Komşuları, teze nazaran, Kaan’ı apartmanda istemedi, çocuklarıyla oynatmadı. Okula gidemediğinden çoğunlukla konutta olan Kaan, oyuncaklarıyla oynayıp, koltukların üzerinde zıplayarak ve renkli kalemlerle duvarlara sayılar çizerek vakit geçirmeye çalışıyor. Sık sık attığı çığlıklar nedeniyle rahatsız olan komşuları ise apartman yöneticisine daima şikayette bulunuyor. Tekrar teze nazaran, konut sahibi ise Ayça Alemdar’a komşuların daima şikayet ettiğini ve daireden çıkmalarını istediğini söyleyerek baskı yapıyor. Tüm bunların üzerine, iki hafta evvel sokağa çıkma kısıtlamasında bir pazar günü oğlunu parka götüren Alemdar, 40- 45 yaşlarında bir kişi tarafından oğlu bağırdığı için darbedildiğini öne sürdü. Alemdar, toplumsal medyadan bir paylaşım yaparak yaşadığı zorluğu lisana getirdi. Konya’da Sobe Vakfı’na kayıt olduklarını ve sıra beklediklerini söyleyen Alemdar, “Konya’ya taşınmak istediğimi söylediğimde toplumsal medyadan Konya Belediye Lideri bana ulaştı. Selçuklu Otizmli Bireyler Eğitim Vakfı’ndan (SOBE) ve Konya Spor Kulübü’nden aradılar. SOBE’ye kayıt olduk şu an sıra bekliyoruz. Toplumsal medyadaki paylaşımımdan sonra Haluk Levent de ulaştı, vakıftaki sıra konusunda yardımcı olacağını söyledi” dedi.

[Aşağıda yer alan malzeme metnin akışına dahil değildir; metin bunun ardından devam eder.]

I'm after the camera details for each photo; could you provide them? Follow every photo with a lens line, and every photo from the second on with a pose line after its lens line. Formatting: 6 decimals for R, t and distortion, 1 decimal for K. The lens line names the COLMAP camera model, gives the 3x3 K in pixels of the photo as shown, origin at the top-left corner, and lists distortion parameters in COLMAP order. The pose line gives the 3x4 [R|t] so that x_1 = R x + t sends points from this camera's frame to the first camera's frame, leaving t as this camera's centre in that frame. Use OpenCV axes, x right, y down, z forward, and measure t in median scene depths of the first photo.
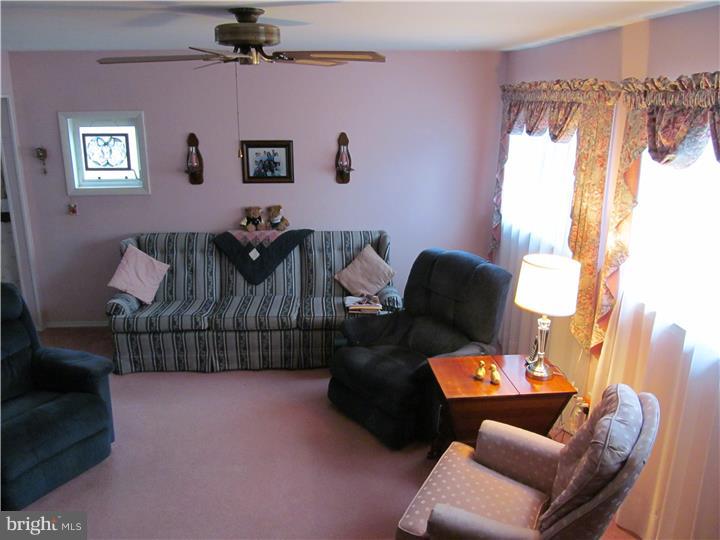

‘OĞLUM BAĞIRIYOR’ DİYE PARKTA DARBEDİLDİM’
Kaan’ın İzmir’e geldikten sonra gördüğü yansıları anlatan Ayça Alemdar, “Uşak halkı çok oburdu, beşerler Kaan’ı çok seviyordu. Parkta, sokakta kimse Kaan’ı aşağılamadı. İzmir çok çağdaş, çok uygar, çok Atatürkçü görünüyor lakin ağustos ayında buraya taşındığımızdan beri sorunlar var. Apartmanda istemiyorlar, sokakta Kaan’ı çocuklarıyla oynatmıyorlar. Otobüse bindiğimizde, ‘Ne kadar hoş çocukmuş ancak yazık’, ‘Yeter artık sussun’ üzere cümleler duyuyorum. Anlatmaya çalışıyorum ancak kimse anlamıyor. Birinci sokağa çıkma kısıtlamasının olduğu hafta sonu, pazar günü oğlumu parka götürdüm. Kaan çığlık atıyor diye, 45- 50 yaşındaki bir beyefendi beni darbetti. Karakola bile gitmedim, şikayet etmedim. Zira oğlumla karakola gitsem oralarda uğraşmam güç olacaktı” dedi.

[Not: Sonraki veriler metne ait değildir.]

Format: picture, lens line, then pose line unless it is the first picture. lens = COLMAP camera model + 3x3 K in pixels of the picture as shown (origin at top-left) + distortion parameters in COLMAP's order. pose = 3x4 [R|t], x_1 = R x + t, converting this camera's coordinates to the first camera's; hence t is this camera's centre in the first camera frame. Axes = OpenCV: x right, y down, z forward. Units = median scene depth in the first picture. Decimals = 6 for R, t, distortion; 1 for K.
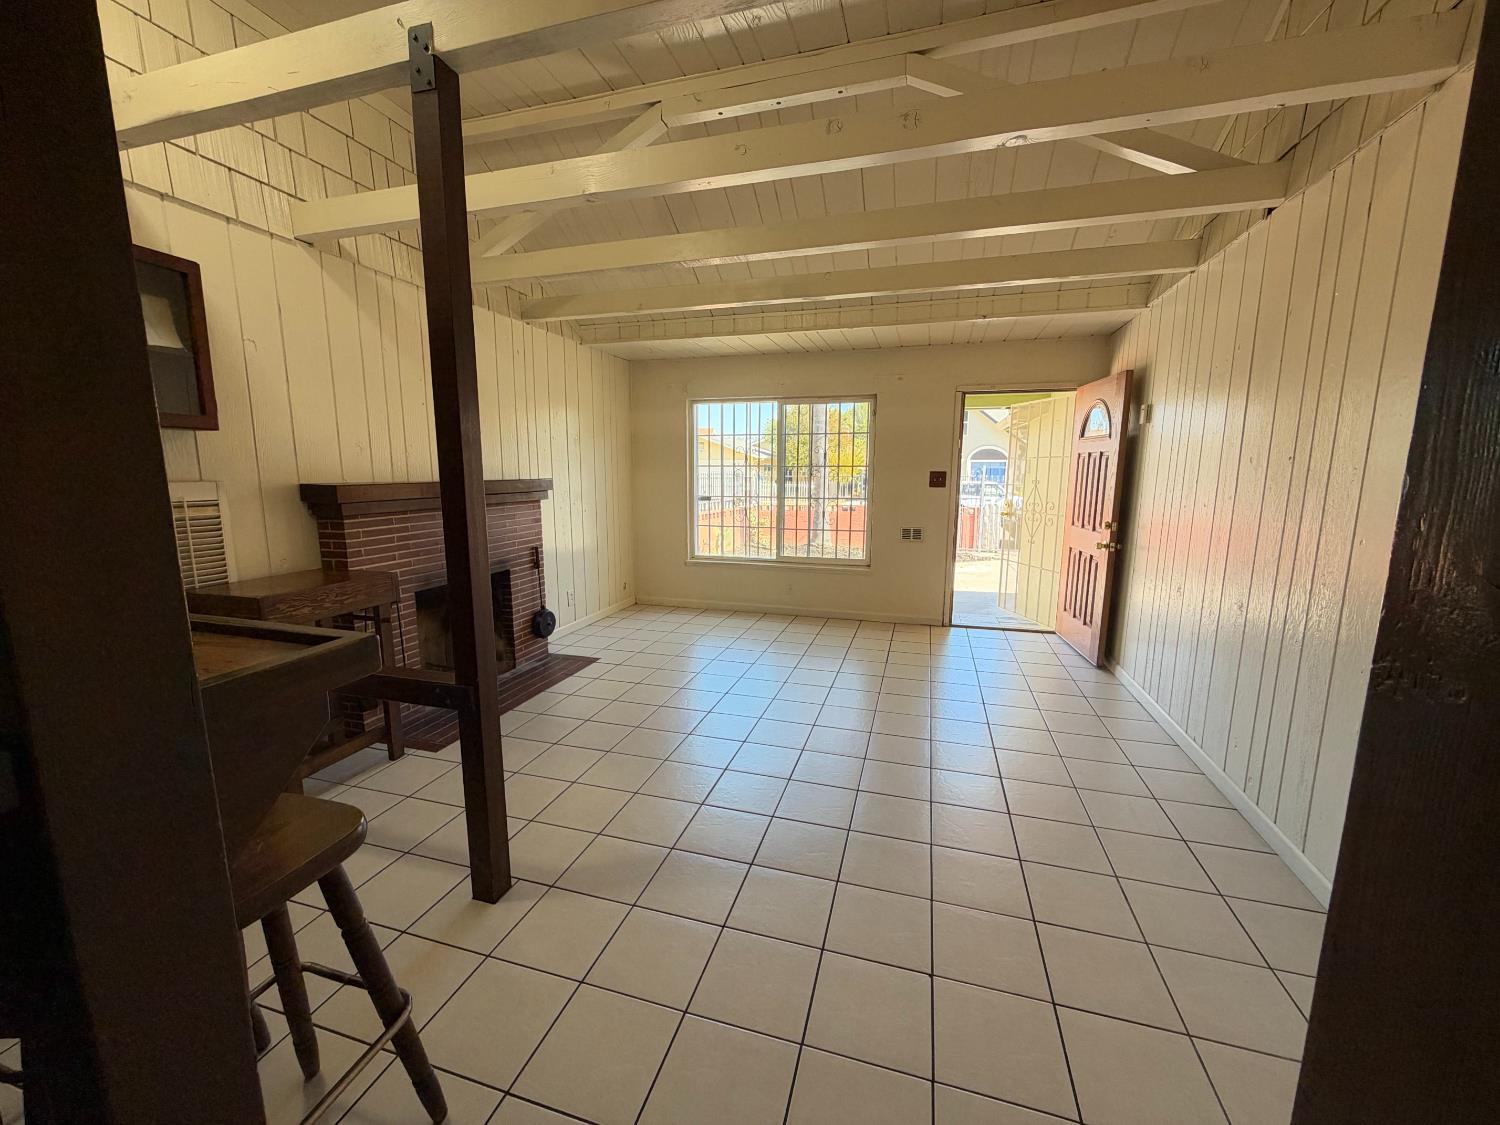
lens RADIAL K [[597.7, 0, 750.8], [0, 597.7, 564.9], [0, 0, 1]] dist [-0.000475, 0.000276]
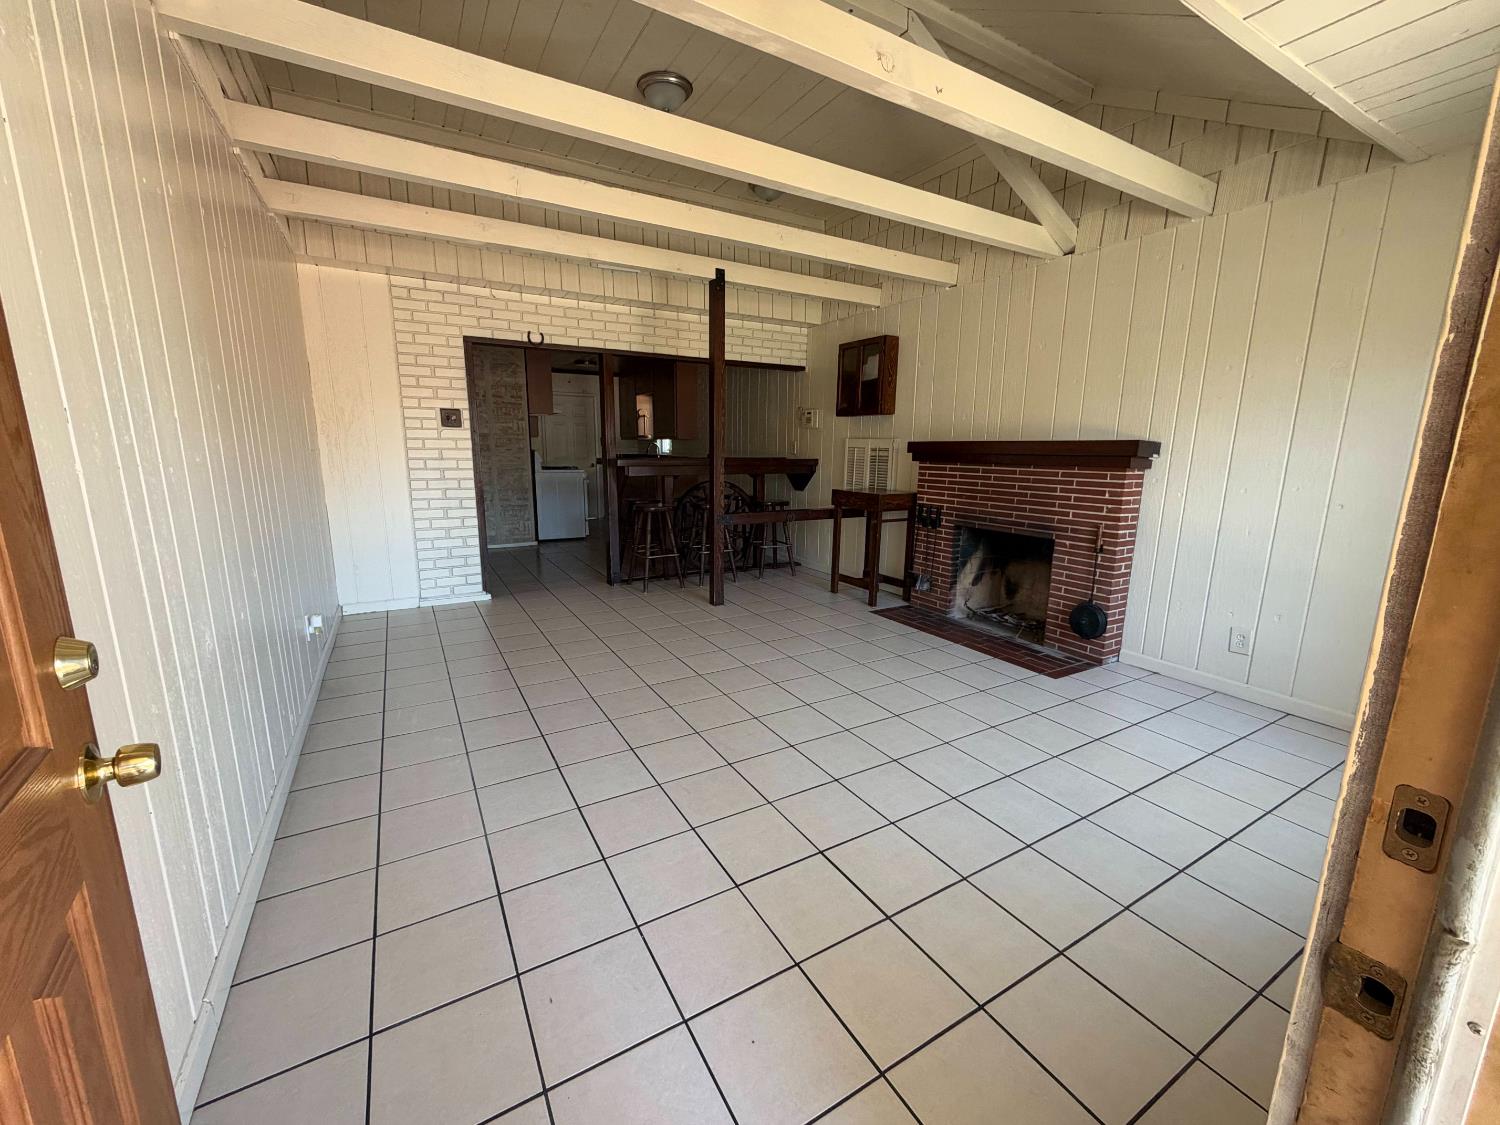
lens RADIAL K [[597.7, 0, 743.1], [0, 597.7, 558.0], [0, 0, 1]] dist [-0.000475, 0.000276]
pose [[-0.690296, 0.125662, -0.712531, 0.489973], [-0.123264, 0.949980, 0.286956, -0.141504], [0.712950, 0.285914, -0.640278, 1.050861]]
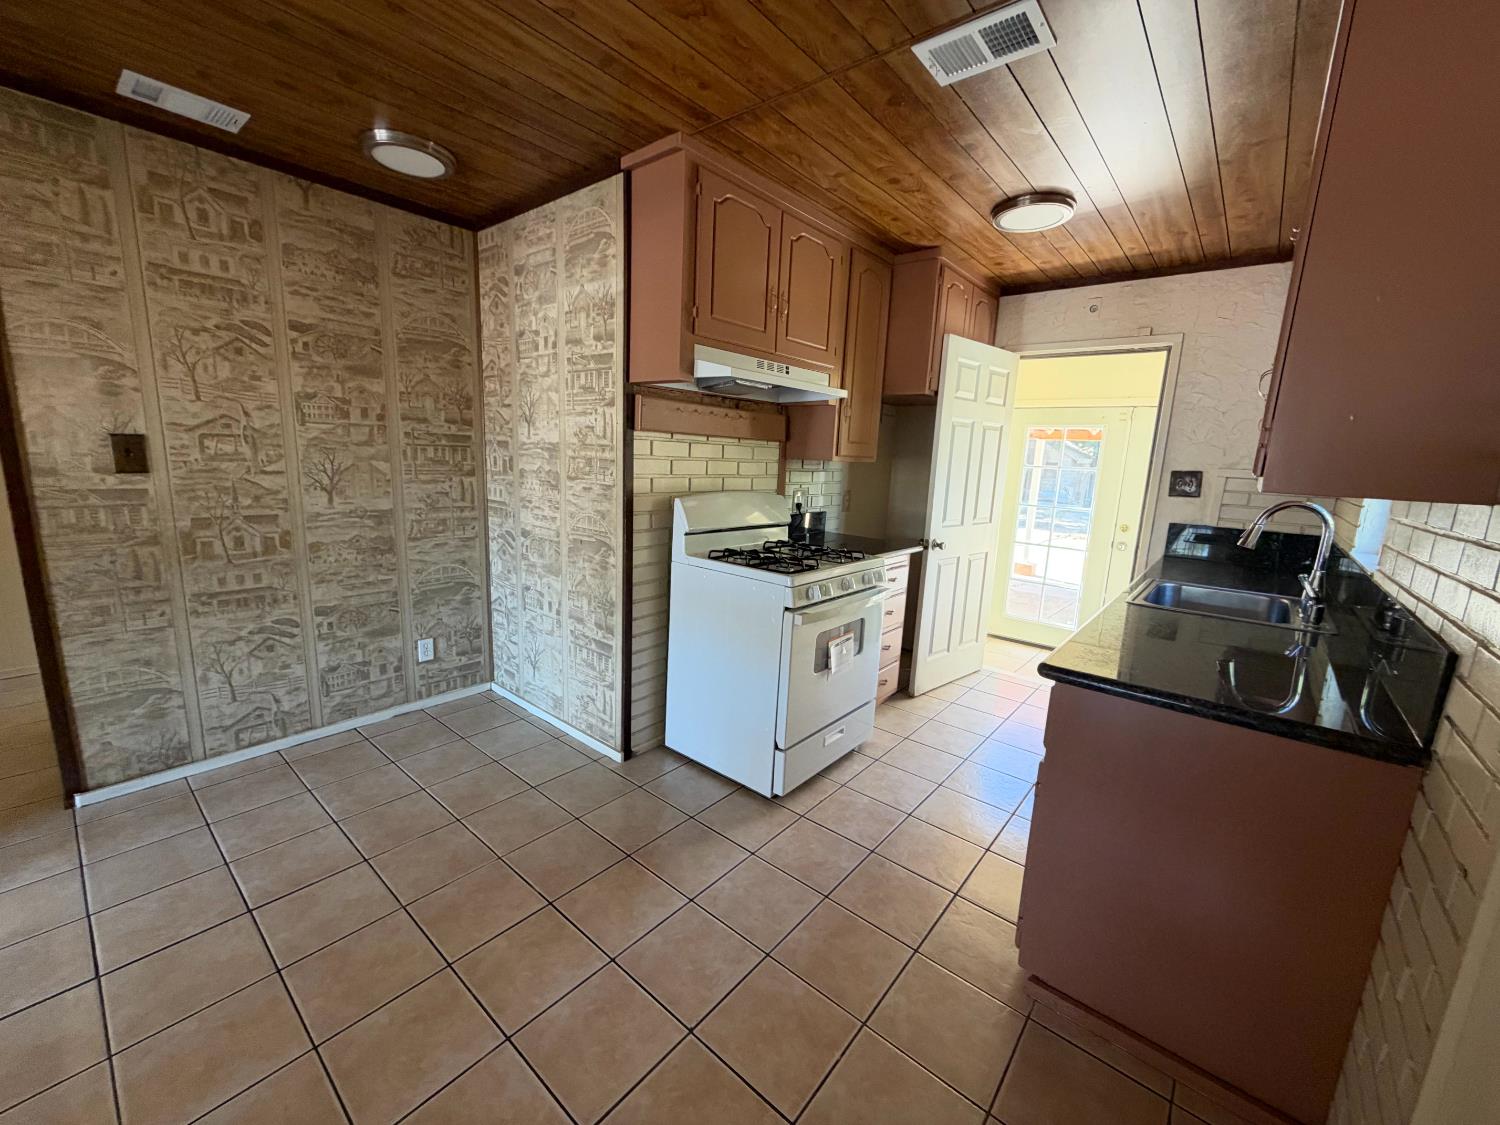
lens RADIAL K [[597.7, 0, 746.6], [0, 597.7, 561.5], [0, 0, 1]] dist [-0.000475, 0.000276]
pose [[-0.914800, -0.114776, 0.387256, -0.558970], [0.017345, 0.946728, 0.321568, -0.005841], [-0.403534, 0.300887, -0.864076, 0.018841]]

‘BU APARTMANDA İSTENMEDİĞİMİZİ HİSSETTİĞİ İÇİN DAİMA ÇIĞLIK ATIYOR’
Kaan’ın çığlık atmaya bir ay evvel başladığını söyleyen Alemdar, “Çünkü bu apartmanda istenmediğimizi hissediyor. Sarsıntı olduğu gün bile bizi rahat bırakmadılar. Daima alt kattan oklavayla duvara vurdular. Anlatmaya çalışıyorum, yalvarıyorum. Yöneticinin kapısında hüngür hüngür ağladım. Hala, ‘Ev bulun, biz eşyaları taşımaya yardım ederiz’ diyor. ‘Yardımınıza gereksinimim yok. Benim ve oğlumun yalnızca sevginize muhtaçlığı var’ dedim. Saat 03.30’a kadar üst katımdaki komşumuzun çocuğu koşturuyor, alt katımdaki hanımefendinin köpeği havlıyor. Ben tek söz etmem, onlar da can. Lakin onlar beni istemiyor” diye konuştu.
‘EVLADIM TARAFINDAN SINANIYORUM, ANCAK BENİ EN ÇOK DIŞARIDAKİLER ÜZÜYOR’
Mesken sahibinin daireden taşınmaları için baskı yaptığından bahseden Alemdar, “Zaten taşındığımız günden beri şikayet geliyor. Otizm deyince, insanlarda bir önyargı oluşuyor. Hiç param yok. Zati buraya Anadolu Otizm Vakfı için taşındım. Tunç Soyer imza atmıştı. Biz buraya taşındık, okul kapandı. Burada eğitim veren kurumlar yarım gün için aylık 10 bin TL’yi bulan paralar istiyorlar. O kadar üzgünüm ki dün çok ağladığım için çocuğum da kriz geçirdi. Saat 21.00’e kadar sokakta yürüdük. Ben ağladım, o çığlık attı. Bize bunları yaşatmaya kimsenin hakkı yok. 5 yaşındaki bir çocuğu bu kadar üzmeye hakları yok. Yalnızca toplumsal medyadan dayanak verdiklerini söylüyorlar fakat hepsi bana palavra geliyor. Benim akrabam, arkadaşım kalmadı. Beni çok seviyordu herkes. Hiç kimse yok etrafımızda, neredeler artık? Canım çok yanıyor. Otizmli bir oğlum olduğu için aslında zorluk yaşıyorum, zira evladım tarafından sınanıyorum. Beni oğlum değil, en çok dışarıdakiler üzüyor. Bu kadar berbatlığı anlamıyorum. Fakat umarım gideceğiz, onlar da rahat etsinler artık” diye konuştu.